Let's say somebody gives you an USB stick and you plug it into your laptop. Which of the following scenarios would you like to see?
1. 0-day in the kernel's USB code. You're part of stuxnet now.
2. 0-day in the kernel's USB code. You're part of stuxnet now. You also get a message that tells you how and where to report the bug that was exploited.
3. 0-day in the kernel's USB code. Your computer crashes. You're not part of stuxnet. You also get a message that tells you how and where to report the bug that was exploited.
Linus is wrong (it happens). Exploit mitigation techniques aren't debugging tools. They're exploit mitigation techniques. The fact that they also produce useful debugging information is secondary.
This is exactly the kind of thinking Linus is talking about. In 3, I lost my work. Possibly very important work. To most people, being a part of stuxnet, while undesirable, is preferable to losing their work.
And you neglected a scenario 4: nobody is attempting to compromise my machine, but a buggy bit of USB code just crashed my system and took all my work with it.
You never learned at school to save what you are working on often? It's crazy, you are either too old to have required computer for school work or too young to have not lived through years of constant bluescreens.
Both 3 and 4 are mitigated by you saving your document often... it's not so bad, considering it can happen whatever you do.
Nowadays, Word is made to keep saving your change for that reason... They learned and designed it for the worst situation which is a whole system crash. If you can't handle that, well you aren't doing your work well.
Again, passing the buck. You know what I do instead of use your software that crashes all the goddamn time? I use someone else's software that doesn't.
Yes, of course we should save often, have decent backups, etc. But nobody is perfect and shit happens, and it'd be nice if the software you use didn't intentionally make it worse.
The problem is, what actually happened (in a previous commit) was:
The IPv6 stack does a perfectly sensible and legal thing. The hardener code misunderstands the legal code, and causes a reboot.
That it was Linus is worried about -- often it is hard to tell the difference between "naughty" code which can never be a security hole, and genuine security holes.
They should all be fixed ASAP, but making code that previously worked make a user's computer reboot, when it is perfectly fine, is not a way to make friends.
Bugs in the hardening code are obviously bad and annoying but that's besides the point. All bugs are bad and annoying, especially ones that cause a kernel panic. I don't think anybody is going to argue with that.
That's not what Linus said though. What he said is:
> when adding hardening features, the first step should *ALWAYS* be
> "just report it". Not killing things, not even stopping the access.

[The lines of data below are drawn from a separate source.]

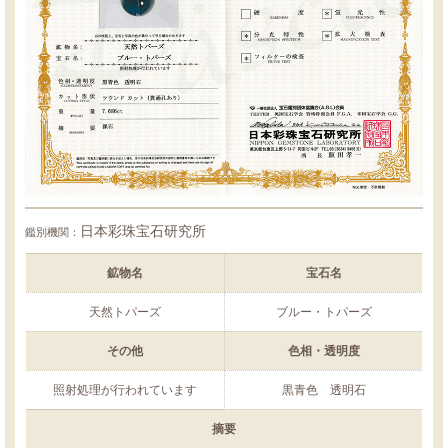
日本彩珠宝石研究所
鑑別機関：
鉱物名
宝石名
天然トパーズ
ブルー・トパーズ
その他
色相・透明度
照射処理が行われています
黒青色 透明石
摘要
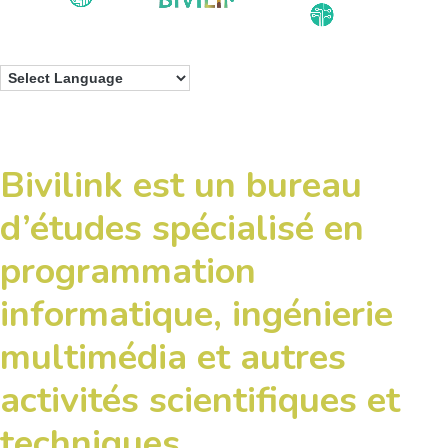
Bivilink est un bureau
d’études spécialisé en
programmation
informatique, ingénierie
multimédia et autres
activités scientifiques et
techniques.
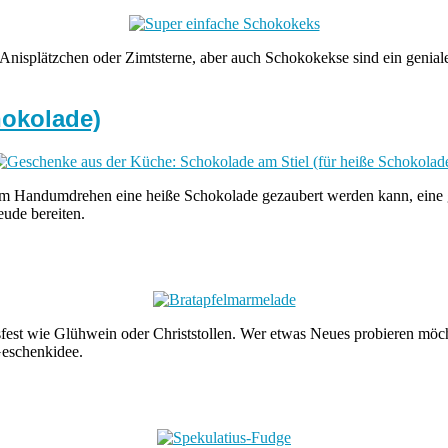
Anisplätzchen oder Zimtsterne, aber auch Schokokekse sind ein geniale
hokolade)
r im Handumdrehen eine heiße Schokolade gezaubert werden kann, eine 
ude bereiten.
fest wie Glühwein oder Christstollen. Wer etwas Neues probieren möcht
 Geschenkidee.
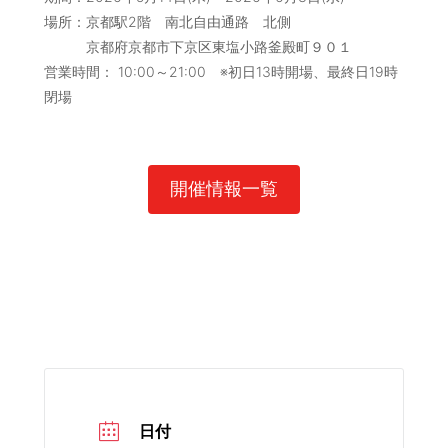
場所：京都駅2階 南北自由通路 北側
京都府京都市下京区東塩小路釜殿町９０１
営業時間： 10:00～21:00 ※初日13時開場、最終日19時
閉場
開催情報一覧
日付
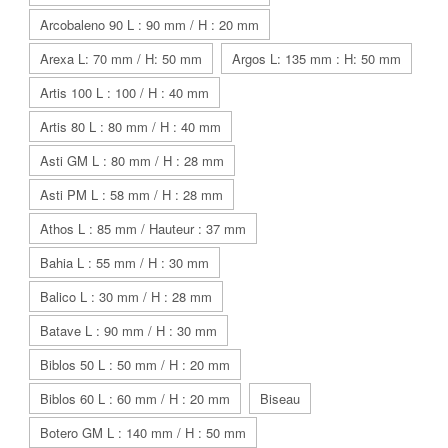
Arcobaleno 90 L : 90 mm / H : 20 mm
Arexa L: 70 mm / H: 50 mm
Argos L: 135 mm : H: 50 mm
Artis 100 L : 100 / H : 40 mm
Artis 80 L : 80 mm / H : 40 mm
Asti GM L : 80 mm / H : 28 mm
Asti PM L : 58 mm / H : 28 mm
Athos L : 85 mm / Hauteur : 37 mm
Bahia L : 55 mm / H : 30 mm
Balico L : 30 mm / H : 28 mm
Batave L : 90 mm / H : 30 mm
Biblos 50 L : 50 mm / H : 20 mm
Biblos 60 L : 60 mm / H : 20 mm
Biseau
Botero GM L : 140 mm / H : 50 mm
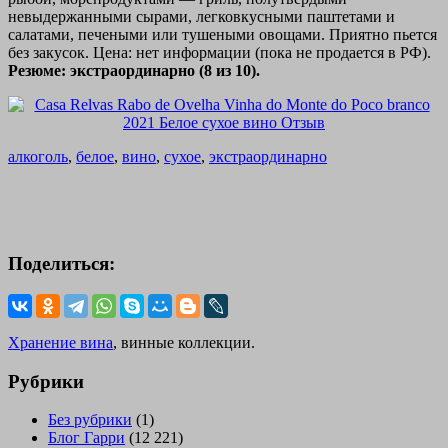
невыдержанными сырами, легковкусными паштетами и
салатами, печеными или тушеными овощами. Приятно пьется
без закусок. Цена: нет информации (пока не продается в РФ).
Резюме: экстраординарно (8 из 10).
алкоголь
,
белое
,
вино
,
сухое
,
экстраординарно
Поделиться:
Хранение вина
, винные коллекции.
Рубрики
Без рубрики
(1)
Блог Гарри
(12 221)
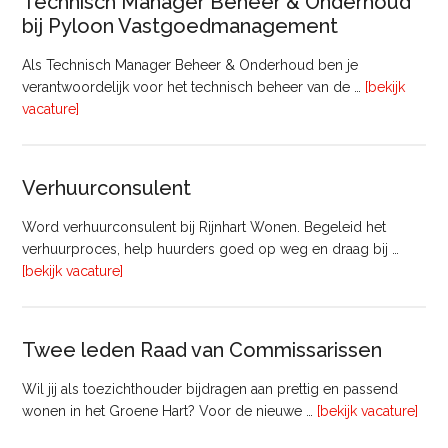
Technisch Manager Beheer & Onderhoud
bij Pyloon Vastgoedmanagement
Als Technisch Manager Beheer & Onderhoud ben je
verantwoordelijk voor het technisch beheer van de …
[bekijk
overTechnisch
vacature]
Manager
Beheer
&
Verhuurconsulent
Onderhoud
bij
Word verhuurconsulent bij Rijnhart Wonen. Begeleid het
Pyloon
verhuurproces, help huurders goed op weg en draag bij …
Vastgoedmanagement
overVerhuurconsulent
[bekijk vacature]
Twee leden Raad van Commissarissen
Wil jij als toezichthouder bijdragen aan prettig en passend
ove
wonen in het Groene Hart? Voor de nieuwe …
[bekijk vacature]
lede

> Report it. Nothing else.
and:
> All I need is that the whole "let's kill processes" mentality goes
> away, and that people acknowledge that the first step is always "just
> report".
"Not killing things, not even stopping the access." Oh boy.
Step back a bit: when developing a new selinux policy, won't you develop first on permissive mode, and only after it's working without warnings, enable enforcing mode? It's the same thing here: the hardening should be developed first in a "permissive" mode which only warns, and then, after it's shown to be working without warnings, changed to be "enforcing" (in this case however, after some time the "permissive" mode can be removed, since new code should be written with that hardening in mind).
I didn't mean that to sound like I'm in favor of turning the thing on right away.
(Also, the quotes I chose don't really help me make my case but I don't want to edit now since you've already commented on it. His first mail is way worse: https://lkml.org/lkml/2017/11/17/767)
Basically what I'm disagreeing with is that exploit mitigation's primary purpose is finding and fixing bugs. That's just not true. Its primary purpose is to protect users from exploitable bugs that we haven't found yet (but someone else might have).
By first step, Linus just means "for a year or two". Yes it would be nice to put super high security on today, but instead we slowly turn up the setting, from opt in to opt out to forced on, to ensure we don't break anything.
4. 0-day in the kernel's USB code. Your computer crashes. You're not part of stuxnet. You also get a message that tells you how and where to report the bug that was exploited, but the part of your computer that was supposed to log the message died with the rest of the system, so you never see it and the bug never actually gets reported. Your computer continues to crash randomly for the next few days as an infected computer keeps trying to spread.
1. 0-day in the kernel's USB code. You're part of stuxnet now.
2. 0-day in the kernel's USB code. You're part of stuxnet now. You also get a message that tells you how and where to report the bug that was exploited.
3. 0-day in the kernel's USB code. Your computer crashes. You're not part of stuxnet. You also get a message that tells you how and where to report the bug that was exploited.
Linus is wrong (it happens). Exploit mitigation techniques aren't debugging tools. They're exploit mitigation techniques. The fact that they also produce useful debugging information is secondary.